Jennifer Martin was at the St. John’s United Church of Christ booth to let people know that the church accepted folks despite their sexuality, gender identification, or family structure.

“I grew up in an extremely conservative environment,” Martin said. “I didn’t know that you could be a Christian, and also be gay or bisexual or transsexual or polyamorous or anything like that.”

Kyle Rohen, a representative from NOVA Pride, a partner organization of VA Pride that operates out of Northern Virginia, talked about the evolution of the three-year-old organization.

“We are starting to organize programs for the elderly,” Rohen said, “for teenagers, and outreach in the trans community as well, advocating specifically for trans persons of color, because they are an extremely disadvantaged group.”

LGBT liaisons to Richmond, Henrico and Chesterfield police departments were stationed at their respective departments’ booths.

Capt.
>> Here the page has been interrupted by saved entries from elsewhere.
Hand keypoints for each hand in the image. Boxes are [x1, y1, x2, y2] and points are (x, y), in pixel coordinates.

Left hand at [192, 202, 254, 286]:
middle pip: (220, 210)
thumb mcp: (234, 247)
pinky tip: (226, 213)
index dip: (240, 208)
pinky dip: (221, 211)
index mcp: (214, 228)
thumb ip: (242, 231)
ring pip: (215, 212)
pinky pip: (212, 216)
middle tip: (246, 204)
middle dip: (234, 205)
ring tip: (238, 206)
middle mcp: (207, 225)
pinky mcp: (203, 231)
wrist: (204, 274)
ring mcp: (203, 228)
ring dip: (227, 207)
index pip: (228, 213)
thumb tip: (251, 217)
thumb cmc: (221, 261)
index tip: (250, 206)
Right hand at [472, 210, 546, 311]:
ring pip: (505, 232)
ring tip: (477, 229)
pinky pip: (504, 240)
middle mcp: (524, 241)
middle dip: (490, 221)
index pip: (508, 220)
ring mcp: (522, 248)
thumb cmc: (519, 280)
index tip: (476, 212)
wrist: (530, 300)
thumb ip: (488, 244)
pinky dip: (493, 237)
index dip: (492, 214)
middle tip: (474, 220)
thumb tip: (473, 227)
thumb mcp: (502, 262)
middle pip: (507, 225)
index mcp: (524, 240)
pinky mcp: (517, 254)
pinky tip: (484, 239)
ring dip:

Daniel Minton, liaison to the Richmond Police department, described his role as instituting department-wide educational programs on the LGBTQ community, as well as community events and recruiting. Richmond Police had another booth dedicated specifically to recruiting members of the LGBTQ community.

“One of the most important things that we do is if we see any crime trends that would affect the LGBTQ community,” Minton said, “we get that information out to them, and make sure they’re aware of the issues going on in the city, and preventing any future violence or harm.”